#### Texte d'étude
C'est à nouveau à un véritable exercice d'équilibriste que s'est livré ce vendredi Emmanuel Macron lors d'une conférence de presse à l'issue d'un sommet européen à Bruxelles.
« Nous reconnaissons totalement le droit et la volonté légitime de lutter contre le terrorisme. Nous sommes prêts à y apporter notre aide. Mais nous considérons que le blocus complet, le bombardement indifférencié et plus encore la perspective d'une opération massive terrestre ne sont pas de nature à protéger comme il se doit les populations civiles », a-t-il déclaré. « Une trêve humanitaire est aujourd'hui utile pour pouvoir protéger ceux qui sont sur le terrain, qui ont subi des bombardements .»
Le Premier ministre espagnol Pedro Sánchez estime qu'il existe « un doute légitime » sur le respect par Israël du droit international
Il est allé au-delà de la déclaration commune des dirigeants des vingt-sept pays de l'Union européenne, qui après d'âpres tractations sémantiques avaient demandé des « pauses » pour faciliter l'aide humanitaire. Semblant déplorer ce « débat très long », Emmanuel Macron a insisté sur la nécessité « d'une trêve humanitaire pour protéger les populations », négocier la libération des otages, « régler le problème des hôpitaux qui est très compliqué ». Selon le président français, la riposte israélienne doit « mieux cibler l'action utile contre les terroristes ».

#### Consigne A
Restituez le passage du texte sur la conférence de presse d'Emmanuel Macron en commençant par « C'est à nouveau » et en allant jusqu'à « européen à Bruxelles. ».
#### Consigne B
Prolongez le texte sur la conférence de presse d'Emmanuel Macron à partir de sa dernière phrase.

(Lignes issues d'une collecte de données)

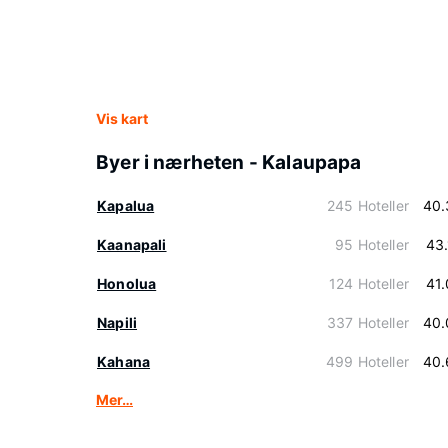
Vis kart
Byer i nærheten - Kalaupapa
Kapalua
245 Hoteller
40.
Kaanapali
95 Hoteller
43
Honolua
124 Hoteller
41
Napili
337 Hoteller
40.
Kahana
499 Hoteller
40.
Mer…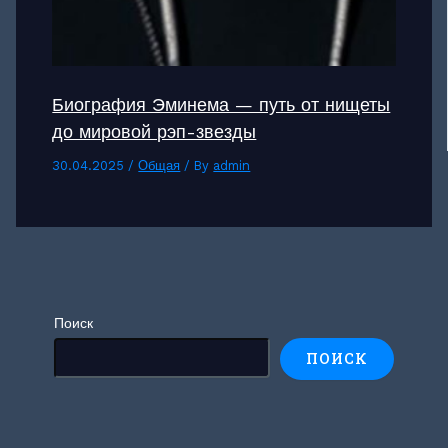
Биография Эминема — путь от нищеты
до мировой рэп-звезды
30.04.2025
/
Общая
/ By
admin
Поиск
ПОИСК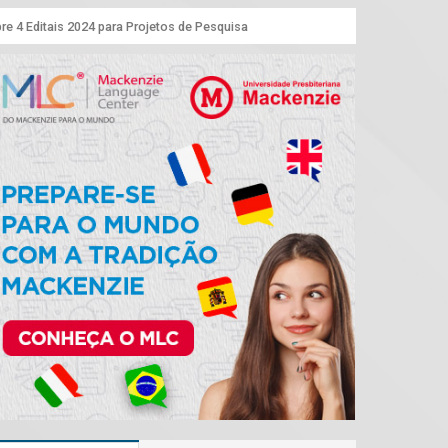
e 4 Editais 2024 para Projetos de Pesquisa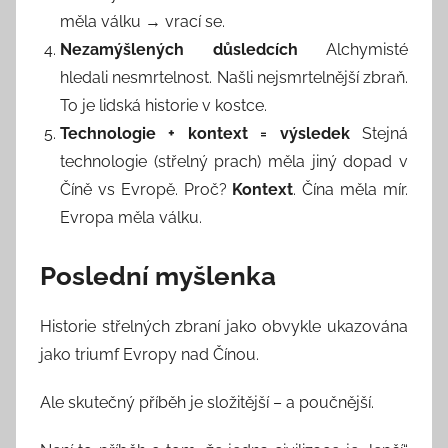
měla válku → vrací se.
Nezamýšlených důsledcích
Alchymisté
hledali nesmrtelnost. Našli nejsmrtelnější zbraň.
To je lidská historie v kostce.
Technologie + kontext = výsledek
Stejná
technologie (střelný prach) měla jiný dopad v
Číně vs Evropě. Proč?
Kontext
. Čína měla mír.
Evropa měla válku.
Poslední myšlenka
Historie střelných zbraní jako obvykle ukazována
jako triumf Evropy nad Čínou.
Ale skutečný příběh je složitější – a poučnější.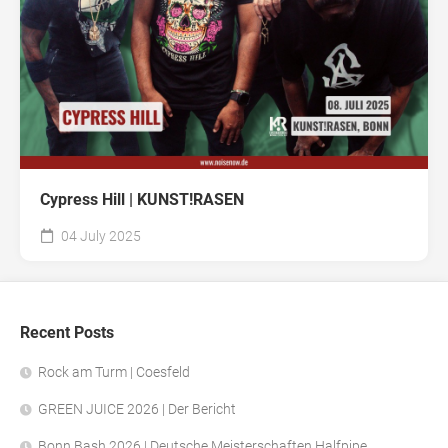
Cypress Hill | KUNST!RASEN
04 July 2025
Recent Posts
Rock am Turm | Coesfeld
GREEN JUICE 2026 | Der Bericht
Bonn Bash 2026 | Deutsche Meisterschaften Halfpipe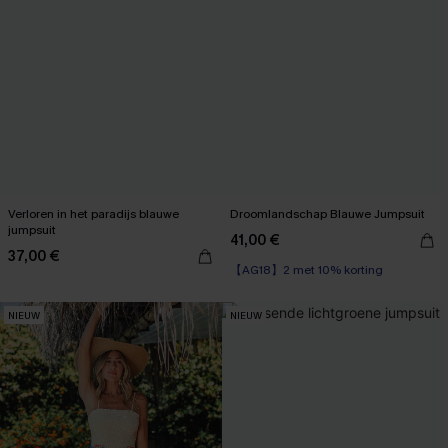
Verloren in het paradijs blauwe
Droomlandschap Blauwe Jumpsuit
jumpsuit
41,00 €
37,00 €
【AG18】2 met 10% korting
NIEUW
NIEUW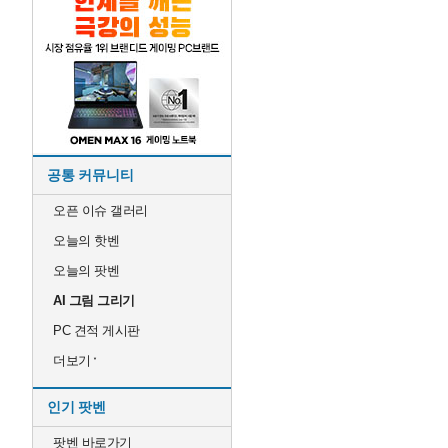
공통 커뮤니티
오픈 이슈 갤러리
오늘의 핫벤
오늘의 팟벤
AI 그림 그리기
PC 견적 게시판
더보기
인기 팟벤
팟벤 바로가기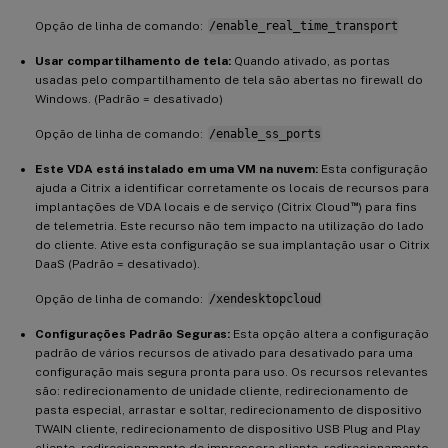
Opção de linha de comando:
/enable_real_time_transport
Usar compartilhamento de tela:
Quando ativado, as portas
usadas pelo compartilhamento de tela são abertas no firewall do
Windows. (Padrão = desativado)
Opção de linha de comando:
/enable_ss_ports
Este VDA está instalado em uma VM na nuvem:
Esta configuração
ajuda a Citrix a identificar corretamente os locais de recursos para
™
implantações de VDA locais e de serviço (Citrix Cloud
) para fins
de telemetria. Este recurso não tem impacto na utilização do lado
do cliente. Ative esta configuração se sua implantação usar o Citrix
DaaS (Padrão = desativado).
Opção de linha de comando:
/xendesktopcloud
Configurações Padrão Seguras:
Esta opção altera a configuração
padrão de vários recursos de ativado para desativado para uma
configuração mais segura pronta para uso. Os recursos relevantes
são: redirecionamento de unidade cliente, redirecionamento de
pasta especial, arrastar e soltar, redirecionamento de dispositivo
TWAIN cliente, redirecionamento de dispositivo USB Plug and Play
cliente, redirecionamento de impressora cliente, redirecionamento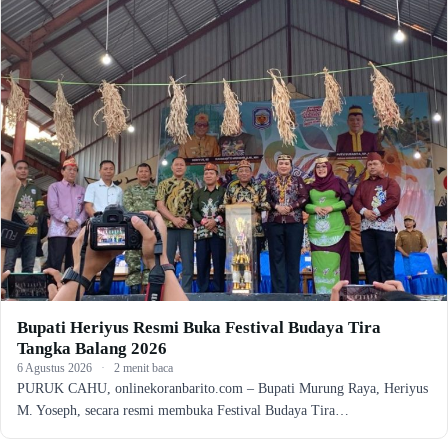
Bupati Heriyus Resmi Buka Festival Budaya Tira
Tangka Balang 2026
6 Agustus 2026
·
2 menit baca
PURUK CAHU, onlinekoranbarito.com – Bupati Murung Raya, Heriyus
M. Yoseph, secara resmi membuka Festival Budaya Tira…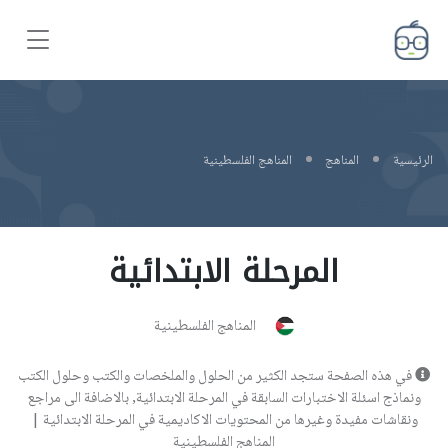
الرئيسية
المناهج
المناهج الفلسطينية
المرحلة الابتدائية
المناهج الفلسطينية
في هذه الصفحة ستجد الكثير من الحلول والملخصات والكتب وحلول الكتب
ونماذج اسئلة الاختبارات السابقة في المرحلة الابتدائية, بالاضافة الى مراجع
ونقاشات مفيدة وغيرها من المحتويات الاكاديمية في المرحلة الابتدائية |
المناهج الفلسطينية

#### Réponse A
C'est à nouveau à un véritable exercice d'équilibriste que s'est livré ce vendredi Emmanuel Macron lors d'une conférence de presse à l'issue d'un sommet européen à Bruxelles.

#### Réponse B
« Il est indispensable que la distinction soit faite dès le début, très clairement, avec les populations civiles. Sinon, le risque est celui de l'embrasement, de la confusion des esprits. Et paradoxalement, je pense que c'est aussi très contreproductif pour la sécurité d'Israël », a-t-il plaidé. De son côté, le Premier ministre espagnol Pedro Sánchez a estimé vendredi qu'il existait « un doute légitime » sur le respect par Israël du droit international dans ses opérations militaires dans la bande de Gaza contre le mouvement palestinien Hamas.
L'ONU a affirmé dans le même temps que « beaucoup plus » de gens allaient « bientôt mourir » dans la bande de Gaza à cause du siège imposé par Israël. Pour la première fois depuis le début de la guerre le 7 octobre, une équipe de médecins du Comité International de la Croix-Rouge est entrée vendredi dans le territoire palestinien depuis l'Egypte, accompagnant un convoi humanitaire.
Le Haut-Commissariat des droits de l'homme de l'ONU évoque des « crimes de guerre »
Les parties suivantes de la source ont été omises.